To compute $E(X^2)$, note that $X^2$ is the random variable giving the number of ordered pairs $(u,v)$ of isolated vertices.
There are $2 \times 10^6$ pairs $(u,u)$, each with probability $p^{10}$ of being isolated.
There are $2 \times 2 \times \binom{10^6}{2}$ pairs $(u,v)$ with $u$ and $v$ being distinct vertices in the same part, each pair having probability $p^{20}$ of both vertices being isolated.
There are $\tfrac{1}{2} \times 10 \times 2 \times 10^6=10^7$ edges, and hence $2 \times 10^7$ pairs $(u,v)$ where $u$ and $v$ are adjacent, each having probability $p^{19}$ of both vertices being isolated.
There are $(10^6)^2-10^7=10^{12}-10^7$ non-edges and hence $2 \times (10^{12}-10^7)$ pairs $(u,v)$ where $u$ and $v$ are in different parts and are not adjacent, each having probability $p^{20}$ of both vertices being isolated.

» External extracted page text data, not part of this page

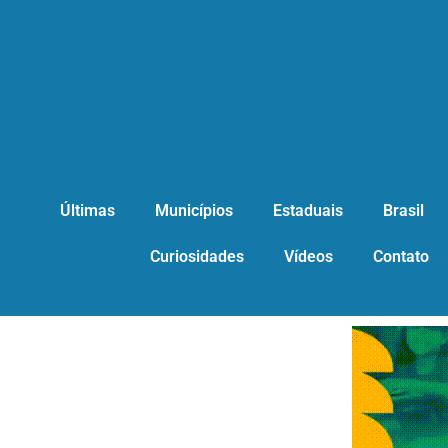
Últimas
Municípios
Estaduais
Brasil
Curiosidades
Vídeos
Contato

So, together we have $E(X^2) \leq 10^{12}+0.86 \times 10^6$. Hence we have $$\mathrm{Var}(X) \leq 0.86 \times 10^6$$ and standard deviation $$\mathrm{Sd}(X)=\sqrt{\mathrm{Var}(X)} \leq 928.$$
This is probably where the $\pm 10^4$ in the question comes from.
I've checked that this matches with experimental results. I generated the graph on vertex set $\{u_i:i \in \mathbb{Z}_{10^6}\} \cup \{v_i:i \in \mathbb{Z}_{10^6}\}$ where $u_i$ is adjacent to $v_{i+k}$ for all $k \in \{0,1,\ldots,9\}$. After deleting edges independently with probability $p$, the number of isolated vertices were found:
which has sample mean $999634$ and sample standard deviation $\approx 902$, consistent with the theoretical results.